Crescent-topped Sheperd's Pie

By NormaJean

  • 1 lb.boneless beef sirloin steak,trimmed of fat,cut into 1/2 inch cubes

  • 1 cup chopped onions

  • 1 cup readt-to-eat baby carrots,cut into 1/4 in strips

  • 1/2 tsp.salt

  • 1/4 tsp.pepper

  • 1/2 tsp.Italian seasoning

  • 1 cup sliced fresh mushrooms(3oz)

  • 1/2 cup Green Giant Valley Fresh Steamers frozen sweet peas

  • 1 jar (14oz)tomato pasta sauce

  • 1 can (8oz) Pillsbury Crescent recipe Creations registered flaky dough sheet

  • 1 tbsp.margarine or butter melted

  • 1 tbsp.shredded Parmesan cheese

  1. 1.Heat oven to 375 deg.Spray 11x7 in(2 qt) glass baking dish with cooking spray

  2. 2.Heat 12 in nonstick skillet over medium-high heat.Add beef, onions and carrots to skillet,sprinkle with salt and pepper.Cook 3-5 mins,stirring frequently,until beef is brown.

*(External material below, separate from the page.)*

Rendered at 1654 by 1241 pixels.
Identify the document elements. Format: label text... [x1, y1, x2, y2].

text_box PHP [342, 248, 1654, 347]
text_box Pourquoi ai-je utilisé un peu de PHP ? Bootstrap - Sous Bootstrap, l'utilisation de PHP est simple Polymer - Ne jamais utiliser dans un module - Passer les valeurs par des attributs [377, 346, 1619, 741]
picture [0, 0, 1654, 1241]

  3. 3.Stir in Italian seasoning,mushrooms,peas and pasta sauce.Heat to boiling.Cook over medium heat 5 mins,stirring occasionally.Spoon into baking dish.

  4. 4.Open can of dough do not unroll.With serrated knife cut dough into 1 in slices.Arrange slices cut side down around edges of casserole.Brush with melted butter;sprinkle with Parmesan cheese.

  5. Bake 18-23 mins.or until bubbly and Crescents are golden brown

Nutritional Facts

1 Serving
Calories 540
Total fat 20 g(saturated fat 8g)
Cholesterol 80 mg
Sodium 1350 mg
Total Carbs 52g
Dietary fiber 4g
Sugars 19g
Protein 36g


2 replies

Avera 2009-02-07 23:27:04 -0600 Report

I could not eat very much of this one because it has too many carbs, but it is sure to taste good enough to serve when company comes. It will also be a wonderful dish to take to a pot luck dinner. People will love this!